Medan — Pemandangan tak biasa terlihat di Masjid Al Jihad, Medan, Sabtu (18/04/2026). Ribuan anak muda memadati area masjid. Bukan untuk konser, bukan pula acara hiburan—melainkan untuk menghadiri kajian bertajuk “The Story of Yusuf – Selalu Ada Alasan untuk Bertahan.”
Sekitar 3.000 jamaah, yang mayoritas berasal dari kalangan generasi muda (Gen Z), hadir dengan antusias. Sejak awal acara, area masjid telah dipenuhi peserta yang ingin mendapatkan tempat terbaik untuk menyimak kajian.
Kajian ini menghadirkan tiga asatidz ternama, yakni Ustadz Salim A. Fillah, Ustadz Alief Aslan, dan Ustadz Hammad Rosyadi. Kehadiran mereka menjadi magnet kuat yang menarik minat anak muda untuk datang dan mendengarkan langsung pesan-pesan inspiratif yang disampaikan.
Dalam kajian tersebut, para pemateri mengangkat kisah Nabi Yusuf ‘alaihissalam—sebuah perjalanan hidup yang sarat ujian, pengkhianatan, kesabaran, hingga akhirnya berujung pada kemuliaan.
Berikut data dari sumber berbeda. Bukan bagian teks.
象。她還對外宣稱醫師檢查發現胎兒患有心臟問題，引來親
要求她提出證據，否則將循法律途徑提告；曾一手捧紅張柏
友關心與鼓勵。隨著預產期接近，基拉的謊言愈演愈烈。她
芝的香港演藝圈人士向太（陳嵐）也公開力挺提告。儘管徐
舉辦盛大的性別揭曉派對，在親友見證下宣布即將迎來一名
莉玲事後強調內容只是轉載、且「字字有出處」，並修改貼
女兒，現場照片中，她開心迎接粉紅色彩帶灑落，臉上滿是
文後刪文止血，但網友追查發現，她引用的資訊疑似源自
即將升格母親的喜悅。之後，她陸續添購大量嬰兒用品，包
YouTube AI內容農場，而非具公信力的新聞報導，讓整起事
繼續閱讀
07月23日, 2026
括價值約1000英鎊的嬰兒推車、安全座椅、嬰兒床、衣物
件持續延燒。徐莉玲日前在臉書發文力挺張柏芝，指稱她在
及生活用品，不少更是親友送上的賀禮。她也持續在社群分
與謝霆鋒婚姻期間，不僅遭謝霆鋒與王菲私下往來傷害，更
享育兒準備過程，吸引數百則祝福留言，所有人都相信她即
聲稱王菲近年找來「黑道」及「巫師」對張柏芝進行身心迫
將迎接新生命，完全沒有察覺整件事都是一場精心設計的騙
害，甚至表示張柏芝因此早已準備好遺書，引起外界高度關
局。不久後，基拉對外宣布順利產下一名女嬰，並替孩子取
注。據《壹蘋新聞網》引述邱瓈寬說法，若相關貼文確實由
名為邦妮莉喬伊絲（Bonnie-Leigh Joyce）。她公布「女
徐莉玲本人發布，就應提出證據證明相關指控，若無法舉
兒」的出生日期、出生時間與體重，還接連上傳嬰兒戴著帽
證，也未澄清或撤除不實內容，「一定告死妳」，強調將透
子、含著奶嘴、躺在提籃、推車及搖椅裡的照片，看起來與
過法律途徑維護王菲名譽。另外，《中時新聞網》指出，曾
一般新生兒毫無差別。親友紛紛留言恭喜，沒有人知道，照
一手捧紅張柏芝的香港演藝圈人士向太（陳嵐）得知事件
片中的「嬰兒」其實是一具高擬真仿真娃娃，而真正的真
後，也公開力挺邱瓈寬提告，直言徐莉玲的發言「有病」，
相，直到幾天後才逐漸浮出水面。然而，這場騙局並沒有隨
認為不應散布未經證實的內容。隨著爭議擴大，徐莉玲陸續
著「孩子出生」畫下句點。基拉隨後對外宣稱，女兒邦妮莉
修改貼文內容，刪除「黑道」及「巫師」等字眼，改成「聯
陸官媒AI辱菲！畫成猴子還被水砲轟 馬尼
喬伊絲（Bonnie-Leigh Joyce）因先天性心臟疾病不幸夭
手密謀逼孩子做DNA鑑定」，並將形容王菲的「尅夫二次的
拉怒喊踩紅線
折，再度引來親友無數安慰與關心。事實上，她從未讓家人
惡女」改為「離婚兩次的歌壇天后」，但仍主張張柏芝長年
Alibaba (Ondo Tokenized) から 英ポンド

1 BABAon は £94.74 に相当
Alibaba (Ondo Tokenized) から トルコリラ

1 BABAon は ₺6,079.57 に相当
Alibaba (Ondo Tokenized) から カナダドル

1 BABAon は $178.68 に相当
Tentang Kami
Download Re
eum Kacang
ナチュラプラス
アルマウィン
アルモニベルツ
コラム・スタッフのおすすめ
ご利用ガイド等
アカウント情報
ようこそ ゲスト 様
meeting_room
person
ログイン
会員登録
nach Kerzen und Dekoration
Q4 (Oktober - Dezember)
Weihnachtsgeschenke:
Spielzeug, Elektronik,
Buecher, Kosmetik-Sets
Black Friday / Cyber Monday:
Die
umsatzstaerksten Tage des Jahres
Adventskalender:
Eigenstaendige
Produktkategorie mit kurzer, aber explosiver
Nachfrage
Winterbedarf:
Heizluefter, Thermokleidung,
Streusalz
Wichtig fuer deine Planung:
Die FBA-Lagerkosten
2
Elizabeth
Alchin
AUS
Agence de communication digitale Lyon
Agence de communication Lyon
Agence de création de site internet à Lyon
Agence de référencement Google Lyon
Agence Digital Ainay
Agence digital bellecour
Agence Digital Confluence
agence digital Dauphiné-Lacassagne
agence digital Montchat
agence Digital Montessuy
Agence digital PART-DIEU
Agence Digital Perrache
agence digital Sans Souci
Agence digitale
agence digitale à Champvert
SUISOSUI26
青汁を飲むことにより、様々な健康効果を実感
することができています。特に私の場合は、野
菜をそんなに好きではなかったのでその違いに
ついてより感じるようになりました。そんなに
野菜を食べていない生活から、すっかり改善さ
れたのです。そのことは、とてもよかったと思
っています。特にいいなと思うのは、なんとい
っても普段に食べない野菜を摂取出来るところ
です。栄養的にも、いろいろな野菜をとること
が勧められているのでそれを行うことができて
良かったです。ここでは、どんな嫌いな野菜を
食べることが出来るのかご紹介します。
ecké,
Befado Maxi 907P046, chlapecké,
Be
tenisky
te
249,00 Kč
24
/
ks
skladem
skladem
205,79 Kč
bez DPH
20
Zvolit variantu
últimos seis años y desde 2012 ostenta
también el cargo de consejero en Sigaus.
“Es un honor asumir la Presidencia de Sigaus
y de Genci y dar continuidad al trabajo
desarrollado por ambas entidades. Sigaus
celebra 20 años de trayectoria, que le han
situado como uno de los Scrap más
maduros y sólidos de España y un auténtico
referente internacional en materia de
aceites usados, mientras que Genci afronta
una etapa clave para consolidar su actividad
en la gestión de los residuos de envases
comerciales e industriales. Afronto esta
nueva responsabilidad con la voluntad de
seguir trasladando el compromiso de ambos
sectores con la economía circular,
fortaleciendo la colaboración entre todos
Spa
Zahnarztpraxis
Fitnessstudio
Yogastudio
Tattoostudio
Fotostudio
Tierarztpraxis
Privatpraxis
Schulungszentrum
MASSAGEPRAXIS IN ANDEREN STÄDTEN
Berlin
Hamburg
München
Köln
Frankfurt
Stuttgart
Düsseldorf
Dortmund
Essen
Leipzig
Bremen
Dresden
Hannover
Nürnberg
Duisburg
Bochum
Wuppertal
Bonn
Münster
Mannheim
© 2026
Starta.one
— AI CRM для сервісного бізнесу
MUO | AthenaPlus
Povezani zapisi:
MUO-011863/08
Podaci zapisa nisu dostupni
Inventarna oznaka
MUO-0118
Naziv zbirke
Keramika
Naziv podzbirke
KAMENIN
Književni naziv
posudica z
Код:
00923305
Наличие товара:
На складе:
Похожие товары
Namun yang membuatnya begitu membekas adalah cara penyampaiannya yang relevan dengan kehidupan hari ini.
Di tengah tekanan hidup, kegagalan, dan rasa lelah yang sering dirasakan generasi muda, kajian ini hadir membawa pesan sederhana namun kuat:
bahwa setiap luka punya makna, dan setiap ujian selalu menyimpan alasan untuk tetap bertahan.
Suasana kajian terasa hidup. Jamaah tidak hanya mendengarkan, tetapi juga larut dalam setiap kisah yang disampaikan. Meski berdesakan dan memenuhi setiap sudut masjid, semangat untuk bertahan hingga akhir acara tidak surut sedikit pun.
Fenomena ini menjadi bukti bahwa anak muda hari ini tidak jauh dari agama. Mereka hanya membutuhkan ruang yang tepat, pendekatan yang relevan, dan pesan yang menyentuh hati.
Kajian “The Story of Yusuf” bukan sekadar majelis ilmu. Ia menjadi ruang pulang—tempat hati yang lelah menemukan kembali harapan, dan tempat jiwa yang rapuh dikuatkan kembali.
Dengan antusiasme yang begitu besar, kegiatan ini diharapkan menjadi awal dari semakin banyaknya kajian inspiratif yang dekat dengan generasi muda—kajian yang tidak hanya didengar, tetapi juga dirasakan dan mengubah cara pandang hidup mereka.